Fast forward to 2016, my senior year in high school, and my boyfriend was telling me he wanted to marry me. I was just 18 and absolutely flattered someone was willing to spend their life with me, but just to reiterate, I was 18 and a senior in high school. If you’re curious, that relationship is very over, so you shouldn’t expect to see me walking down the aisle anytime soon.

It just seems weird to me that two people who are so young and have just started their own lives would want to quickly share it with someone else.

“I’m not necessarily against people getting married and being happy in college, I’m just against the idea of putting yourself in a situation where you’re completely dependent on another person, without being sure of where you can be in case the worst were to happen,” CMU student Wonder Wachara said.

CNN did a report on getting married in college and found that the longer a person waits to tie the knot the greater the chances are of that person being in a healthy and successful marriage. While some couples in college may have been high school sweethearts and together for a few years, they are still young and still in school.

“I think it depends on the age,” CMU student Alex Loffert said. “If you’re a non-traditional student or an older student in college I feel like it’s okay to be married, but I don’t think that an 18, or 19, or 20-year-old should be married in college.”

I have a ring that I love, but it only fits on my left-hand ring finger. I’ve been asked a few times if I’m married and the people were serious. I can’t even imagine being married at 19. I’ve just started a new chapter in my life and I finally get to focus on just myself. I get to do the clubs I want, go out when I want and just be completely independent for the first time. Why would I want to be dependent on another person so soon after that?

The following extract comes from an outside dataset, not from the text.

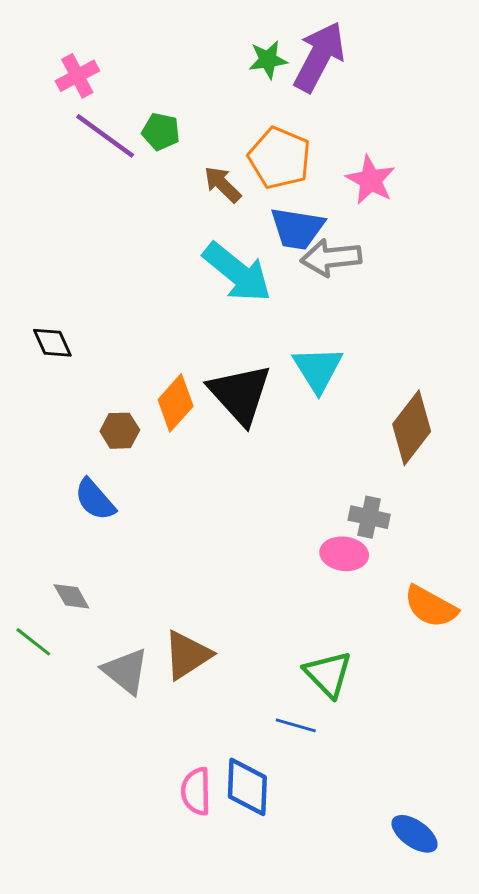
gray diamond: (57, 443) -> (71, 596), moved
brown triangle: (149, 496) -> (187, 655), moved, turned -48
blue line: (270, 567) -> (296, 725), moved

I don’t understand why someone would get married in college. This is a time to be selfish, free and do what you want. You usually aren’t too financially stable, and you don’t know exactly what you want to do with your life, you just want to go out and party on a Thursday night. My word of advice to you couples out there, wait until there is a good amount of money in your bank account and you are well established in your career of choice to jump into a long term commitment with another person. Focus on the U and focus on you.